Here in this section, I will present the results of my project in the order of research questions. final_project.ipynb contains most of the information in exploratory analysis. final_project2.ipynb does all of topic modeling.
1) How the volume of news about covid-19 has changed?
To answer this question, I make a graph using data size against time and another graph using the amount of news against time. These two graphs show very similar trends. The news of covid-19 surged at around January 17th for the first time. The second outbreak happens at around March 5th. From then on, there are more than 600,000 of news every day about covid-19.
2) Which countries report covid-19 news most often? Can we see a pattern here?
From the graph above we can see that, different countries have different trend when reporting the news about covid-19. Here I only select 5 countries, China, America, the United Kingdom, Brazil, and India. The peak of news from China appears around the end of January, which is different from any other countries here. The U.S. reports few news about the pandemic at the beginning, just like other western countries. However, people’s attention tremendously increases at around the beginning of March. (From my experience, it is when the cases in the U.S. begin to spread across the states.)

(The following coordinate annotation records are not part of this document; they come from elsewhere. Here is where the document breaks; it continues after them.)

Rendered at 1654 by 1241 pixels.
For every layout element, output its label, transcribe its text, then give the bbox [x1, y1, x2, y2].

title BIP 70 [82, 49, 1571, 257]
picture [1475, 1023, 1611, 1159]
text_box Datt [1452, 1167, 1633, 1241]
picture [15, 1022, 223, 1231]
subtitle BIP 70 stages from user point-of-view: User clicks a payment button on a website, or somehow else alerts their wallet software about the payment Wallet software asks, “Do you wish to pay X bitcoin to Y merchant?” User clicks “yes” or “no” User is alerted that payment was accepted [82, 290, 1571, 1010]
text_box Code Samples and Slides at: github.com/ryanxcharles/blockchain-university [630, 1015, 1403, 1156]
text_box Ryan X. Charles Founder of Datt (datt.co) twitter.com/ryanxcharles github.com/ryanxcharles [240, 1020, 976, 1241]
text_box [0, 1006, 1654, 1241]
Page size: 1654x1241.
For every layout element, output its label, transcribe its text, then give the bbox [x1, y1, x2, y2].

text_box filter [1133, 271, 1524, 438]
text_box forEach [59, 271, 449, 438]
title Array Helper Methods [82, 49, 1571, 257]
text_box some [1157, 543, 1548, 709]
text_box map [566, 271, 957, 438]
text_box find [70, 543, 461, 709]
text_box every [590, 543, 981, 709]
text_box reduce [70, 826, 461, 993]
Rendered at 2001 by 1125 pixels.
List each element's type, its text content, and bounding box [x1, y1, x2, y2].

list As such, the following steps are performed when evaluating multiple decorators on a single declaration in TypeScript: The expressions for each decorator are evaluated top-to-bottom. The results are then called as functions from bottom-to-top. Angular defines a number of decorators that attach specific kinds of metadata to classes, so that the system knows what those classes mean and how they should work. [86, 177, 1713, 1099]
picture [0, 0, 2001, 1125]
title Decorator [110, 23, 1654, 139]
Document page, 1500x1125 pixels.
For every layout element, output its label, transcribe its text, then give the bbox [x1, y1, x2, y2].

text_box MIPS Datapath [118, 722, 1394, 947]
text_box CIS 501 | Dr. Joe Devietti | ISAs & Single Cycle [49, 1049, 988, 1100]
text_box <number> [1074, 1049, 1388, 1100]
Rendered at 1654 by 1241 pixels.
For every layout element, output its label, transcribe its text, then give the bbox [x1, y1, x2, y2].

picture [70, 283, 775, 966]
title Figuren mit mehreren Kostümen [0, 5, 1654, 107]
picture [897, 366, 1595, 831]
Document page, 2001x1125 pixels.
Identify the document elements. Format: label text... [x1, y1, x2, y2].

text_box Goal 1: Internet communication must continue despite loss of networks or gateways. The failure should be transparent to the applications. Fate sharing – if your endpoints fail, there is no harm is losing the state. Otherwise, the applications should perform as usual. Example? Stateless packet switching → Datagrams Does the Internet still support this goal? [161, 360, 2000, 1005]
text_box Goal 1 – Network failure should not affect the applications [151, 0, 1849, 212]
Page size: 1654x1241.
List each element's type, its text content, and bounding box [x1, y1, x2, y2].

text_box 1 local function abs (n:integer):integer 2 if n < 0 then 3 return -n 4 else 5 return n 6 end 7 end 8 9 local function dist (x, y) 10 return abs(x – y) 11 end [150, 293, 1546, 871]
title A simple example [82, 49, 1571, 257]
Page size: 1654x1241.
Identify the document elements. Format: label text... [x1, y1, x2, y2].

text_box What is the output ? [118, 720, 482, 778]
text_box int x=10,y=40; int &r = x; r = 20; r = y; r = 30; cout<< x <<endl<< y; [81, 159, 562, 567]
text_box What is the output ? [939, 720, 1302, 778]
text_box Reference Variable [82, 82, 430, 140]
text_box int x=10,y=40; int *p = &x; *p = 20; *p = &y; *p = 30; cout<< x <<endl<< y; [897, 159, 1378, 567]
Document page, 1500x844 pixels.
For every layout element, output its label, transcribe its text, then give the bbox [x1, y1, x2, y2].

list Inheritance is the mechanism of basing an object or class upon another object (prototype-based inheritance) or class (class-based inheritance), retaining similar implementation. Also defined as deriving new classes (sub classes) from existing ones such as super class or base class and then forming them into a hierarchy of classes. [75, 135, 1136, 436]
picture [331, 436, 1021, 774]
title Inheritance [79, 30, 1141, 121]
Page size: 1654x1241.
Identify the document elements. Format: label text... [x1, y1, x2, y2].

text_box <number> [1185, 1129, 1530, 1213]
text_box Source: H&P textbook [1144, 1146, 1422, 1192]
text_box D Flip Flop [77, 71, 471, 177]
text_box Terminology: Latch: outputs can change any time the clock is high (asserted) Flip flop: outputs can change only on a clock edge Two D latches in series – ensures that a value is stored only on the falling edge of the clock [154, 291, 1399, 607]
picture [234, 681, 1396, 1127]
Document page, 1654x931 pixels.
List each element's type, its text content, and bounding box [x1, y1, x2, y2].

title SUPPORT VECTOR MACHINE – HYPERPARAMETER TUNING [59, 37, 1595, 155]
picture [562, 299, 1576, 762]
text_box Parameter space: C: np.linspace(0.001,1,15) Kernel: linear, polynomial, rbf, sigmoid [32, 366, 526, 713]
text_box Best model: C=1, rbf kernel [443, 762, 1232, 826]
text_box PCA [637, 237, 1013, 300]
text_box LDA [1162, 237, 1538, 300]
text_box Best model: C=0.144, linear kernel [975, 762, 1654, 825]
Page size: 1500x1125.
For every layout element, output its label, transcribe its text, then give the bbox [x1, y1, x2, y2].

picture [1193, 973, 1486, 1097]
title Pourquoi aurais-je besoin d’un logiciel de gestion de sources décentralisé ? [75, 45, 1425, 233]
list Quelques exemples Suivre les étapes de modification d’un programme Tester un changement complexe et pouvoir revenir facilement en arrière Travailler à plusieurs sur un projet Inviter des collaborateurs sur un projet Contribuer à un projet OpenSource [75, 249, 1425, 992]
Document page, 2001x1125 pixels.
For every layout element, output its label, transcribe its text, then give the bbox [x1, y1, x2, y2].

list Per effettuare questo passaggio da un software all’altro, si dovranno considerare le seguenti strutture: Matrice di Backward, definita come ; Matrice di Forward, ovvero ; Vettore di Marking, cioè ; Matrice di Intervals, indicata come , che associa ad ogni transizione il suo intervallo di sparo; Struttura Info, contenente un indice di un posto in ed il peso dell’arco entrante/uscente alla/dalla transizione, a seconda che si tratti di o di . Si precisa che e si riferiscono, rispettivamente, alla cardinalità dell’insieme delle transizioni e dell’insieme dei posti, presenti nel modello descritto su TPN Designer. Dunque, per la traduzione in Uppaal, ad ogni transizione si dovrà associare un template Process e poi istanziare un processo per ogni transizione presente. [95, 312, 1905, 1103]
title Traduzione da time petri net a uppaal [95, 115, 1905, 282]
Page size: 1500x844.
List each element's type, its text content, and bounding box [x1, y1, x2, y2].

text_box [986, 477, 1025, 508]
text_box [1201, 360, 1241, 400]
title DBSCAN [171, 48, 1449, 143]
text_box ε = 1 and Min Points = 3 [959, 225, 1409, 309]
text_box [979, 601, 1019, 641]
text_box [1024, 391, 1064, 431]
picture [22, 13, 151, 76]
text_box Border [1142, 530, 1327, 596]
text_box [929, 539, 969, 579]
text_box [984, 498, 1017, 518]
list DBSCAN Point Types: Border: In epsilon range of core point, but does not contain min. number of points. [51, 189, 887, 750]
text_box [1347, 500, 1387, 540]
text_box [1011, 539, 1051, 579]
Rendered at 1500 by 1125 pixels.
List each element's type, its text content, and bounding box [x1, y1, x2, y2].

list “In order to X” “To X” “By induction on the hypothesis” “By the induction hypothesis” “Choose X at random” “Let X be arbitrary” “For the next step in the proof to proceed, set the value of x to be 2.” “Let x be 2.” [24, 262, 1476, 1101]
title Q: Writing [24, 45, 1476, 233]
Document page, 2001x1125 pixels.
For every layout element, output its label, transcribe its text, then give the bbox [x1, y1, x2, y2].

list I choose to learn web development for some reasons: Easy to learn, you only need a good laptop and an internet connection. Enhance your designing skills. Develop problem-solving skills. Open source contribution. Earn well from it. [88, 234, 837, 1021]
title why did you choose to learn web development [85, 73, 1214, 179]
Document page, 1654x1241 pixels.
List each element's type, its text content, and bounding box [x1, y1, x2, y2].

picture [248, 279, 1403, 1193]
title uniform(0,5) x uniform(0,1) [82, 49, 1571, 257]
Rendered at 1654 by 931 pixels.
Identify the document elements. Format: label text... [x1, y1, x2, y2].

3) Do countries differ in their focus about covid-19?
In topic modeling part, I only select China and the U.S. as two countries of example. In each of the three months, I extract 5 topics and top 10 words from these topics. Below are the results from China in January, Febuary, and March.
Results in January reveal no clear patterns. While in Febuary, the second topic contains words like “li”, “wenliang”, and “media”, which clearly illustrates the story of China’s whistle-blower Wenliang Li. His warnings against the virus were suppressed by officials. His death brought nationwide sorrow, respectfulness, and anger. Topics in March contain more information on people’s daily lives, such as lockdown, quarantine, and restrictions. The names of political leaders also appear in topic 3.
At the same time in the U.S., the media’s focus is somewhat different. As we can see in January, there are many names of locations such as “alaska”, “chicago”, “san francisco”, and “los angeles”. States in the U.S. begin to report their first cases. In Febuary, we can see similar names of places, while there are more political terms such as “trump”, “white house”, “president”, and “cdc”. In March, besides reporting new cases in several states, we can see in topic 1 words like “economic” and “package”. They are not found in any of the topics in China.
Summarized from the above, from this simple topic modeling, we can clearly get a sense of what these two countries are looking at during the three months. There are some similarities between their focuses, while we cannot conclude for sure about their preferences on certain well-structured topics (E.g., Americans focus more on economic topics regarding covid).
Having all the results, to some degree, what we get in content analysis captures what happened in real lives.
However, my project has a lot of space for future improvements. Due to the speed of using VPN to access AWS (I am in China right now), I am not able to run on larger datasets and employ more complicated machine learning techniques. If time and computing power permits, I would include more enhanced techniques on the corpus, including lemmatizing and normalizing the tokens.